Move aside surfers and paddleboarders; paipo (pronounced ‘pie-po’) is the next water-sport craze. Paipo Stokefest, an event that showcased the design and use of the ancient Hawaiian surfboard, the paipo, drew dozens of attendees to La Jolla Sunday morning. The event gave experienced and newbie paipo riders the chance to try out different paipo boards and experience a new kind of fun in the sun.
A paipo is a flat, wooden belly board that has its roots in Hawaii in the 1700s. While these finless boards may look just like bodyboards, their minimal-float material and unique shapes allow for a completely different ride. Riders can gain invigorating speed and even get inside the barrel of the wave. The Paipo Society, founded by local paipo enthusiast Glenn Sakamoto, is an organization that seeks to spread the word about Paipo and encourage surfers and other water-borne athletes to add paipo to their repertoire. Anyone is welcome to join the group, including beginners and lifetime paipo riders.
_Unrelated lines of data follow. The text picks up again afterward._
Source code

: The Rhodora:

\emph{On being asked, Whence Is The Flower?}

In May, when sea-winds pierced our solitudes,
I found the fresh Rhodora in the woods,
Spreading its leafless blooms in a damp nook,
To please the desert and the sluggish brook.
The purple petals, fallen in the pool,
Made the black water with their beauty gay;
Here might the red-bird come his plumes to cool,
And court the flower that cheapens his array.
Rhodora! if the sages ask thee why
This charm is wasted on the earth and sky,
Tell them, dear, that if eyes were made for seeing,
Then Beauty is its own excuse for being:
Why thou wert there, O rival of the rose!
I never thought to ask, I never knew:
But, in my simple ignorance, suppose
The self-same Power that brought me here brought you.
“The paipo for me is the pure essence of wave riding,” Sakamoto said. “When I first tried paipo, I was blown away by how a simple flat piece of wood could bring so much stoke, make a small day fun, and get you inside an overhead barrel.”
At Sunday’s event, which took place from 7 a.m. to noon, Paipo Society members brought their boards, as well as handplanes and alaias (a longer version of the paipo) to share with other attendees. Participants were encouraged to try out paipos of different sizes and shapes to get a feel for the multitude of ways the watercraft can be used.
“Events like the Paipo Stokefest are exciting because you get to see a really fun energy in the water,” surfboard shaper and Paipo Society member, Jon Wegener said. “People are discovering how fun it is to ride these boards in a group.”
The tides were on the Paipo Society’s side, as large, consistent surf made the event fun for attendees of all ages. And there was fun to be had for those who didn’t get in the water, too. Observers admired the skill of paipo riders, as well as the beauty of the boards themselves. Hand-crafted by board shapers, many of the boards featured unique shapes and designs. Over the years, the Paipo Society has aligned itself with local board companies, like Wegener Surfboards, to spread the word about paipo. And so far, it seems to be working.
“I was very happy with the turnout of the event, it exceeded our expectations,” Sakamoto said. “San Diego County is the perfect place to have our first gathering. It has always been a place of surf craft open-mindedness.”